## Task to carry out
Please state how many lines in the records below contain the word "сейчас"; the number alone is the answer.

## Records shown
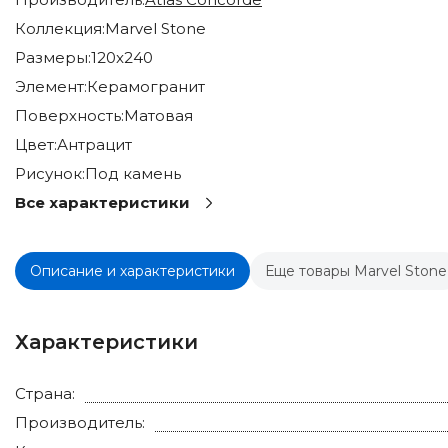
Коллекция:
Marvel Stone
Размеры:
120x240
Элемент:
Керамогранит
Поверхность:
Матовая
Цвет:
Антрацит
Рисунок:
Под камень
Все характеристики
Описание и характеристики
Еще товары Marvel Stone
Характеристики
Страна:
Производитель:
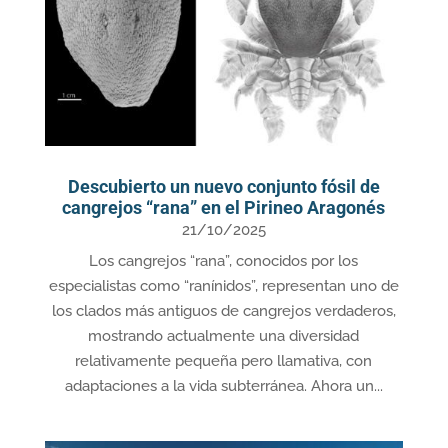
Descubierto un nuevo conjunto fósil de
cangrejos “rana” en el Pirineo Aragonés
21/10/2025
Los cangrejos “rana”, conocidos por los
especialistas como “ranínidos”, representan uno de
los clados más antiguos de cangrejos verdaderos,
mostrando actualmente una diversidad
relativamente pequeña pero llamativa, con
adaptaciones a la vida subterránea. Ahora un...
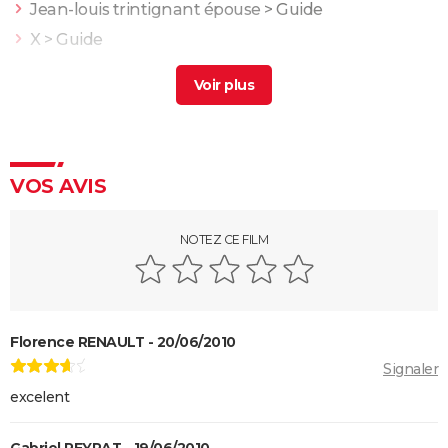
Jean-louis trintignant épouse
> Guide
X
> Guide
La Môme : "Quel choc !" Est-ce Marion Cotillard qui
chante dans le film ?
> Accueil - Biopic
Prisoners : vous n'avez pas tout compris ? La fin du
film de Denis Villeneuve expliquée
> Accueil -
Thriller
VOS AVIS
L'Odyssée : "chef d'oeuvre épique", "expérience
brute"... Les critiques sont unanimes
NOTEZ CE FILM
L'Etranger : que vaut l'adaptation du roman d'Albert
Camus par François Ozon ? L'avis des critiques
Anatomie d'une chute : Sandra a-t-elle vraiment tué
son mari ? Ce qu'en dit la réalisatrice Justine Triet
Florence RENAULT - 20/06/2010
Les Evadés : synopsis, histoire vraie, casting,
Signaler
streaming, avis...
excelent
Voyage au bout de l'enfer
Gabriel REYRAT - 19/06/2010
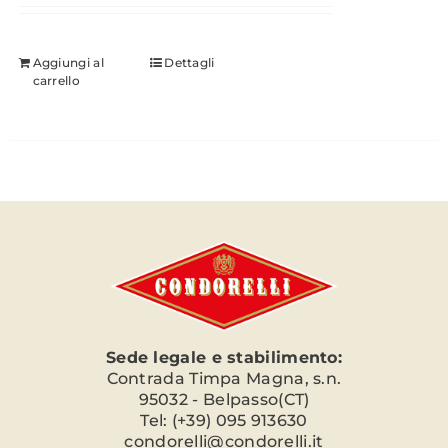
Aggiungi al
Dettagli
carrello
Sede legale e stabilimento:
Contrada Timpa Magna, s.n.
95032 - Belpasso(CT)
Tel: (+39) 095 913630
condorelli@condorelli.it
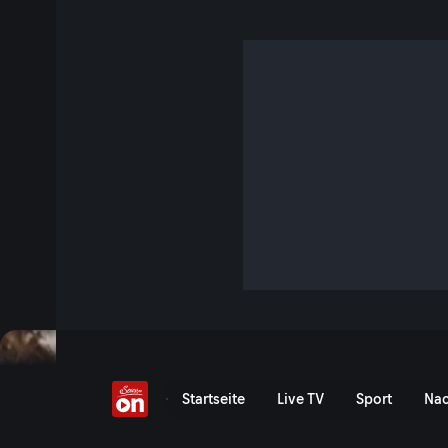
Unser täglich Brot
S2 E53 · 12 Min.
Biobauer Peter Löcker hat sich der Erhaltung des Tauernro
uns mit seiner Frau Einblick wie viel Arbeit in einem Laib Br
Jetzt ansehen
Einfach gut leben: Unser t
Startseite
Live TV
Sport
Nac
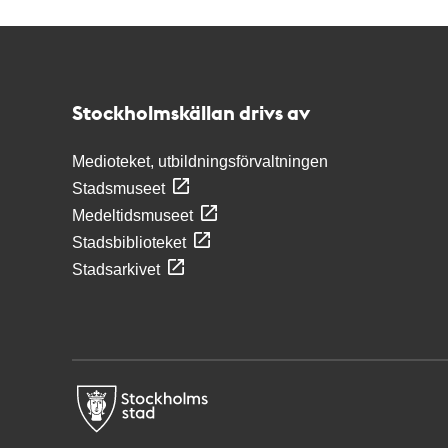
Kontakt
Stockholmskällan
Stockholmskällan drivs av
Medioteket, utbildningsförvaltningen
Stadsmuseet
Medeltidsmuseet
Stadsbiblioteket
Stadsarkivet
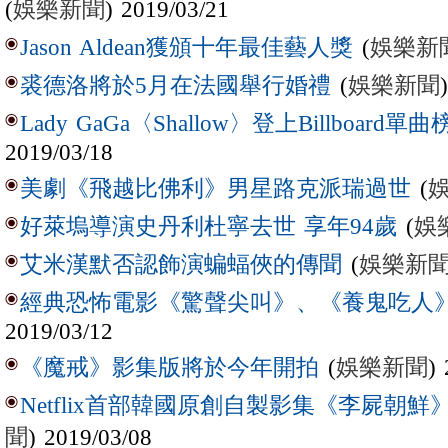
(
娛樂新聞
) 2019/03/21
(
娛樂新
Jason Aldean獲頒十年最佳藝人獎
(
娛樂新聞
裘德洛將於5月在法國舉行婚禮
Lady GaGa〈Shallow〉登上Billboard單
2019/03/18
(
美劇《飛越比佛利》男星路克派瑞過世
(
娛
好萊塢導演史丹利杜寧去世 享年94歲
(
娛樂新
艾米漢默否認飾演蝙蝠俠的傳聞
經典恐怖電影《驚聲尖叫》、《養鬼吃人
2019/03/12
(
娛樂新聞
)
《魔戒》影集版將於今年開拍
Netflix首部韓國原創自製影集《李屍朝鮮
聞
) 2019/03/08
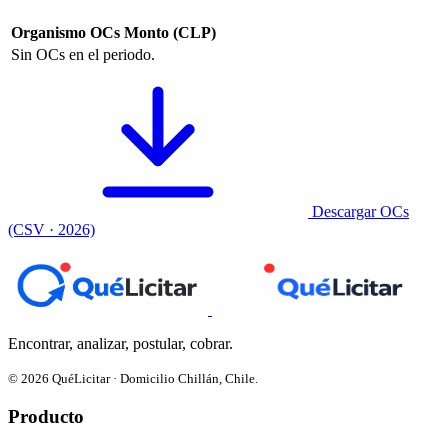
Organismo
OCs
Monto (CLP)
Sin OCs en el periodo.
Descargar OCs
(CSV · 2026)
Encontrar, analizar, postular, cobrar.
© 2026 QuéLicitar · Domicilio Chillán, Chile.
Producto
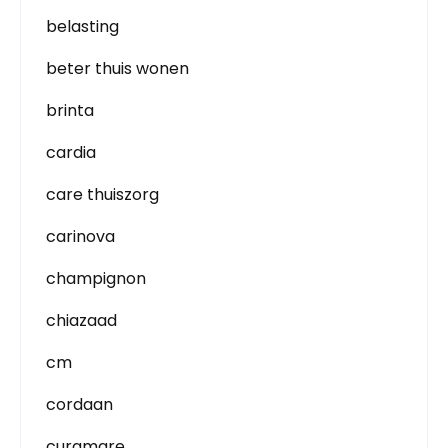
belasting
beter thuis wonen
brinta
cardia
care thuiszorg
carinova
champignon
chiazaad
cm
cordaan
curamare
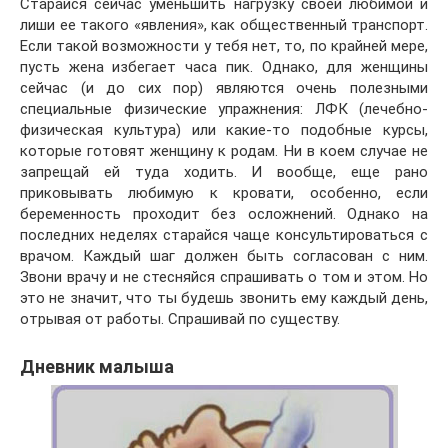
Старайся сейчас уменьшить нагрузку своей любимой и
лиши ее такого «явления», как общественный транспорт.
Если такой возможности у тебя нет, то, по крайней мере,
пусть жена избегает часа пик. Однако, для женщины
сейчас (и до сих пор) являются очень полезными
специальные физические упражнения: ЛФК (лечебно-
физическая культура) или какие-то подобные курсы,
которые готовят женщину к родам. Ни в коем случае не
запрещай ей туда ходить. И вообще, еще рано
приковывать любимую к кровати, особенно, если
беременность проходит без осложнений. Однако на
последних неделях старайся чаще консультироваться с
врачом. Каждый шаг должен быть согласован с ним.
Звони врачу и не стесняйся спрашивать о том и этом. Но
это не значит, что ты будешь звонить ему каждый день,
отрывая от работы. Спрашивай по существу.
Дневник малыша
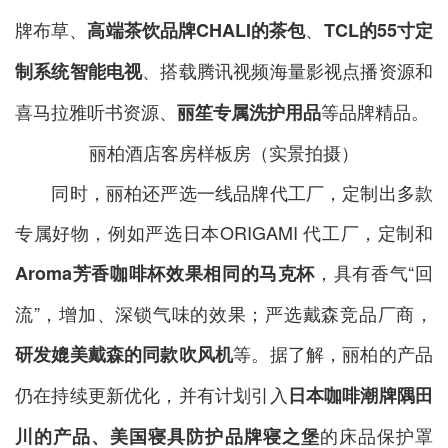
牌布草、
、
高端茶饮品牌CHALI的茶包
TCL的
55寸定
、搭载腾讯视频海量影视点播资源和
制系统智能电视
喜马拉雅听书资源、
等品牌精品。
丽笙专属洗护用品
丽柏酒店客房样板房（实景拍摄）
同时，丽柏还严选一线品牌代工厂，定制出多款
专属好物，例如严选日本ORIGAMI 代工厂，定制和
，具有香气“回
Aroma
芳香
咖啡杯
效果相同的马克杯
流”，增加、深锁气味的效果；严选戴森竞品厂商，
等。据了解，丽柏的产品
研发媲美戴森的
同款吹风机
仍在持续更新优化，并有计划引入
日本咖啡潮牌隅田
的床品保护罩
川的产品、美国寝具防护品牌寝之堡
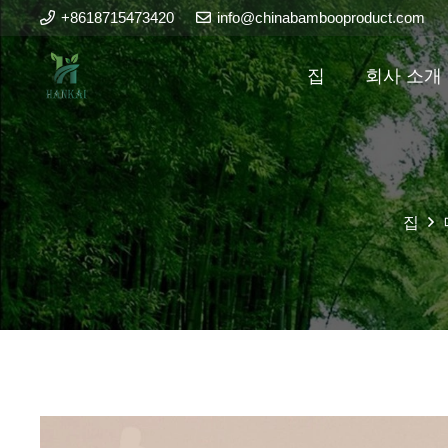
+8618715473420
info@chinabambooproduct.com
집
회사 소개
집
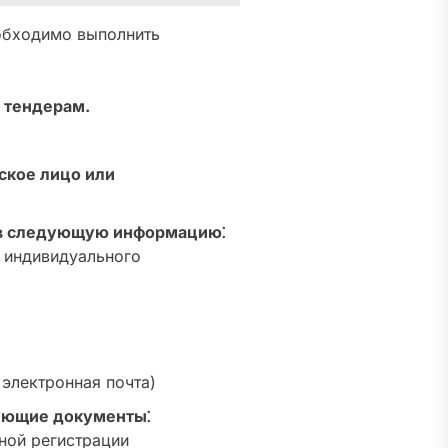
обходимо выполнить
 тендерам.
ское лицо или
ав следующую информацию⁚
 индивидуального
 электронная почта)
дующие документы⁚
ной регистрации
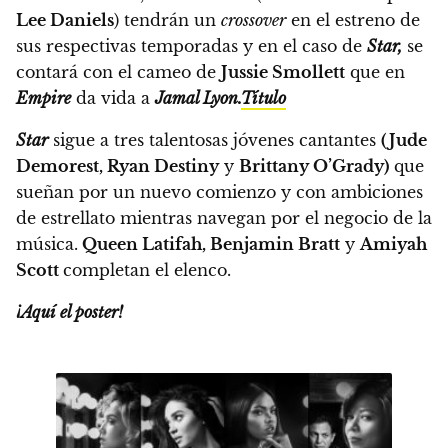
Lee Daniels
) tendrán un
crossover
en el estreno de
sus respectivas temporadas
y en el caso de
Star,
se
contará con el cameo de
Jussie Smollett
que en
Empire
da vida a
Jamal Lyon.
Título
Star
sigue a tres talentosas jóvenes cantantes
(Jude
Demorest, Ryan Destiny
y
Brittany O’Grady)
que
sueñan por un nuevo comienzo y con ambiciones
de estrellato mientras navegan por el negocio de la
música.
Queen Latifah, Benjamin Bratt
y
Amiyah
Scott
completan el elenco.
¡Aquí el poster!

## Task answer
2